Ele não morreu nem matou ninguém. Do mal o menos. Atrás de mim, ele esbracejava como um possesso. Mesmo sem nada ouvir, eu não tenho dificuldade em traduzir as palavras que esses gestos significavam: anda p’ra frente , lesma, mexe-te filha da puta, ó velho do caralho! O carro vinha mesmo em cima do meu, ameaçando, já não digo abalroar-me, mas tocar-me. Seguia pela marginal do Douro, do Freixo a Entre-os-Rios, estrada com muitas curvas e quase sempre com traço contínuo.
Sessenta, setenta era a velocidade do meu carro, velocidade legal e perfeitamente adequada ao trajecto. Acima desse valor tornava-se não só ilegal como perigosa.
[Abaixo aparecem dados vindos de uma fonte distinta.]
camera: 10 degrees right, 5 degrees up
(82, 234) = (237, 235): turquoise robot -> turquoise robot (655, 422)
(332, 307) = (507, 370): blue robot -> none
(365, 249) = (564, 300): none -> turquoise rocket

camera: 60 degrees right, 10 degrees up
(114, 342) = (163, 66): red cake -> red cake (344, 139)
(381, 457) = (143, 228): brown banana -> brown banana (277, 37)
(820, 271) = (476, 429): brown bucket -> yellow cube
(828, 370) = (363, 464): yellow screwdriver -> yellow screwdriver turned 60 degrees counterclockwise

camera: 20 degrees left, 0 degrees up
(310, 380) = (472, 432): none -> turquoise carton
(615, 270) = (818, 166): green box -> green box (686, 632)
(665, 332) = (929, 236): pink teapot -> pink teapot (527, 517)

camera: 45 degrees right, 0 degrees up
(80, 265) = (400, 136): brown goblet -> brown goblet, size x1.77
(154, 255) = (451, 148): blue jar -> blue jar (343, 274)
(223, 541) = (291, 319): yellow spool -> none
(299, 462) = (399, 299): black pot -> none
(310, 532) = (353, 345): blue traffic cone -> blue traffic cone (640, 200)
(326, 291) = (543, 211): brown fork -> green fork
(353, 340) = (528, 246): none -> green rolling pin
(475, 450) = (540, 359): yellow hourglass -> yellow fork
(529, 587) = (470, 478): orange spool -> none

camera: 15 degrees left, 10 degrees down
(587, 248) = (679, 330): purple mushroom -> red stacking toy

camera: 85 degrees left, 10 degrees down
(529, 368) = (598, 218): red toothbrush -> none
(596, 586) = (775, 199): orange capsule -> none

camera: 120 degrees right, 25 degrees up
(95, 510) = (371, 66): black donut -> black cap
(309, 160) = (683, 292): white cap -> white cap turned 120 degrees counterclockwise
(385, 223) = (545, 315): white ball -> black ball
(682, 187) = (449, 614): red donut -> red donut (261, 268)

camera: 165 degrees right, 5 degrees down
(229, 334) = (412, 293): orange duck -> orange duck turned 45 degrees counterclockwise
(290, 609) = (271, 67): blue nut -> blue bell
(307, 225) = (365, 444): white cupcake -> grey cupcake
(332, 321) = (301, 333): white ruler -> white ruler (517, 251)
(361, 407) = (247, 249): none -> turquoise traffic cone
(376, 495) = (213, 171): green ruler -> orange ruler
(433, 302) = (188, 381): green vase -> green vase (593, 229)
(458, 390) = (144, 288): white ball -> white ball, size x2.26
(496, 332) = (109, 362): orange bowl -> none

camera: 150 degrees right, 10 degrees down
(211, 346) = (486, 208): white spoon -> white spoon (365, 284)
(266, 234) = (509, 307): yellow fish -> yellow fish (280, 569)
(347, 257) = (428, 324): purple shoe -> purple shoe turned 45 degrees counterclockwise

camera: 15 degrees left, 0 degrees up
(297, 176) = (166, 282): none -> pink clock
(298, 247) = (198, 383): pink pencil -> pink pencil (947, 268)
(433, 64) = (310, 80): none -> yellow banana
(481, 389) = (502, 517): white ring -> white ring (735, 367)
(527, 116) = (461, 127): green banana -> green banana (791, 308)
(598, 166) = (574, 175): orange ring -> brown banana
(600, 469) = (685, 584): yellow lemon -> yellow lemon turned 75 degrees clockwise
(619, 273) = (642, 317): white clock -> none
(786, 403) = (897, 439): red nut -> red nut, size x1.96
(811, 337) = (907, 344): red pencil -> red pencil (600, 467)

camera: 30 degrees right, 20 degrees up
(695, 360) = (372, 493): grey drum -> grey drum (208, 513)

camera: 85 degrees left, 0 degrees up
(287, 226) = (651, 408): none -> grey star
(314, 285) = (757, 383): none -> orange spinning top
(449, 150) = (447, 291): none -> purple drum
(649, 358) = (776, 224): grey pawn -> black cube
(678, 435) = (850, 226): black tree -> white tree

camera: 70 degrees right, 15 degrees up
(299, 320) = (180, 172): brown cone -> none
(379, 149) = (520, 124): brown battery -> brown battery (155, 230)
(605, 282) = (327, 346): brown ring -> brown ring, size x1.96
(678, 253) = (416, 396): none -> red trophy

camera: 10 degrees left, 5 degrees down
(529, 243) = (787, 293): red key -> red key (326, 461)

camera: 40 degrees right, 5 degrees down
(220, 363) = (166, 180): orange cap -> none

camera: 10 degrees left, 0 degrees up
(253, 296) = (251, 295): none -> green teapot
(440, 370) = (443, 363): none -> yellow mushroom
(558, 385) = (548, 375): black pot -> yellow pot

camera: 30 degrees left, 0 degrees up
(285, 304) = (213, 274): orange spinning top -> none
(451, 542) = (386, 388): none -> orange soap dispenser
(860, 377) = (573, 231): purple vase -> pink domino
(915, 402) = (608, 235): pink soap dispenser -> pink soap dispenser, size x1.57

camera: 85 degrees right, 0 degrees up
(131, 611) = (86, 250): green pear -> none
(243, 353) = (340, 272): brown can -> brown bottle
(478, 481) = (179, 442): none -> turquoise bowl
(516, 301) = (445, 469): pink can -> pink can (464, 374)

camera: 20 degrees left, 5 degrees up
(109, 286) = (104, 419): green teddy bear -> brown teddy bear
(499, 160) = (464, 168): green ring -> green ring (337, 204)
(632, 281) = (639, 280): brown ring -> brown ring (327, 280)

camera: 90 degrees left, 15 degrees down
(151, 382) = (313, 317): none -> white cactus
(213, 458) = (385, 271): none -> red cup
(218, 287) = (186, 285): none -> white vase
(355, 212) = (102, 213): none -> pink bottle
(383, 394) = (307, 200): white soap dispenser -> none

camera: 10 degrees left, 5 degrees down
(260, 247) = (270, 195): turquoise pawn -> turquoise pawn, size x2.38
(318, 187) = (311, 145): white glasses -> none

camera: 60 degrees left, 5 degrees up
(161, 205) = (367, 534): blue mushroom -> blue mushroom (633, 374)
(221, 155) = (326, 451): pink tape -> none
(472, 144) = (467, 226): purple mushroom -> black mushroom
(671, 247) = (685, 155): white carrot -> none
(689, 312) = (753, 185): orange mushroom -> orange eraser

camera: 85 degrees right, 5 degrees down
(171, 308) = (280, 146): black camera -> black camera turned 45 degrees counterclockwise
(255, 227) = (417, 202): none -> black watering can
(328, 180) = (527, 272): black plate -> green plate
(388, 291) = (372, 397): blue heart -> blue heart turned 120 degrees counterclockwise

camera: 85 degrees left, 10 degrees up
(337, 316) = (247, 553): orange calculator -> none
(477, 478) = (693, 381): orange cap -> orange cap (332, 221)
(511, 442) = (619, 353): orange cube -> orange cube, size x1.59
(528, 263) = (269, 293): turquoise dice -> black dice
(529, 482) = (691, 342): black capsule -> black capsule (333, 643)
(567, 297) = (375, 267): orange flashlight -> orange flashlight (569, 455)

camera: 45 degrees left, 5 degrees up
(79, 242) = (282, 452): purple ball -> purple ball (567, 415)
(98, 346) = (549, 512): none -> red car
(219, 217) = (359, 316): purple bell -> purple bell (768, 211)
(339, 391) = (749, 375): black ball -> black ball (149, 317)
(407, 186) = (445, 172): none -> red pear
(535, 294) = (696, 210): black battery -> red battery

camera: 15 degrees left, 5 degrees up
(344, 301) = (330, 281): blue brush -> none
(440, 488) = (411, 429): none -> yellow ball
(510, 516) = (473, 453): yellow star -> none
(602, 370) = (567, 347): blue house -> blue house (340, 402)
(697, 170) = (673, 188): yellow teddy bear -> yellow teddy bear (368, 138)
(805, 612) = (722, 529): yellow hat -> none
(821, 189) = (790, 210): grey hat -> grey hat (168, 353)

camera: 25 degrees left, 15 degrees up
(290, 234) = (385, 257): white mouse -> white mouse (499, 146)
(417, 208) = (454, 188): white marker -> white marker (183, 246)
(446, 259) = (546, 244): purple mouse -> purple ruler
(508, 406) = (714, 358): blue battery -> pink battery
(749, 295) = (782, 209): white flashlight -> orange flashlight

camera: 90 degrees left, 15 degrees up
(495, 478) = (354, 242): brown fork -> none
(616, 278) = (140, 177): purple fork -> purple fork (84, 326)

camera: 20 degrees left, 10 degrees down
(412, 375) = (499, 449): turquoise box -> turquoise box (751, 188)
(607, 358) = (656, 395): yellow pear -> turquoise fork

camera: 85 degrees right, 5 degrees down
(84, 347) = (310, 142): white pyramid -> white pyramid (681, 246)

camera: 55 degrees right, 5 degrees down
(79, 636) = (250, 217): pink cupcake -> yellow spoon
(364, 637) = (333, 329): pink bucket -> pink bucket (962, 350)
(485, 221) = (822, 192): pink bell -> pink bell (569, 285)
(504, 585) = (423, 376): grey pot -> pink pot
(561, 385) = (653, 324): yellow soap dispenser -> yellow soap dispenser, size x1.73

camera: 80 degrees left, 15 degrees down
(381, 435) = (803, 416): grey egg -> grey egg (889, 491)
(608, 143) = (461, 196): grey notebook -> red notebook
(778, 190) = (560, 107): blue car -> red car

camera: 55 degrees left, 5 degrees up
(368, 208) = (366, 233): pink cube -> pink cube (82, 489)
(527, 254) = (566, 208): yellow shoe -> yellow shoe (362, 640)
O gajo queria passar sem mal nem morte, e só não o fazia, mesmo nas curvas e no risco contínuo, porque a fila de carros em sentido contrário tornava a manobra impossível. Então, o bode expiatório do seu desespero era eu. Atirava-me com gestos obscenos, e gritos que eu não ouvia, perfeitamente condizentes com o fácies de atrasado mental que eu conseguia enxergar pelo retrovisor.

Por mim, em nada alterei a minha postura e a minha marcha. Até que a estrada se desfez por momentos das curvas, mantendo, no entanto, o risco contínuo. Vi logo que o animal aproveitaria aquele momento, a despeito de um carro que surgira de repente ao fim da recta. E como já conheço estas diárias aberrações mentais que infestam as nossas estradas de Norte a Sul, vi logo que ele ia esboçar o gesto de travagem brusca à minha frente. Claro que tomei as devidas precauções.

Ele não morreu nem matou ninguém, mas uns quilómetros à frente, ali para os lados de Gramido, afocinhou na valeta encolhendo a frente do carro até meio capot. Reconheci a pobre viatura, e reconheci o gajo a olhar com ar de lorpa para o carro vermelho. Vi que não havia vítimas. Apesar de o ter observado somente através do retrovisor, e de ele me ter perecido um néscio e um atrasado mental, a sua figura, fora do carro era de um gajo vulgar e normal. Para tristeza minha.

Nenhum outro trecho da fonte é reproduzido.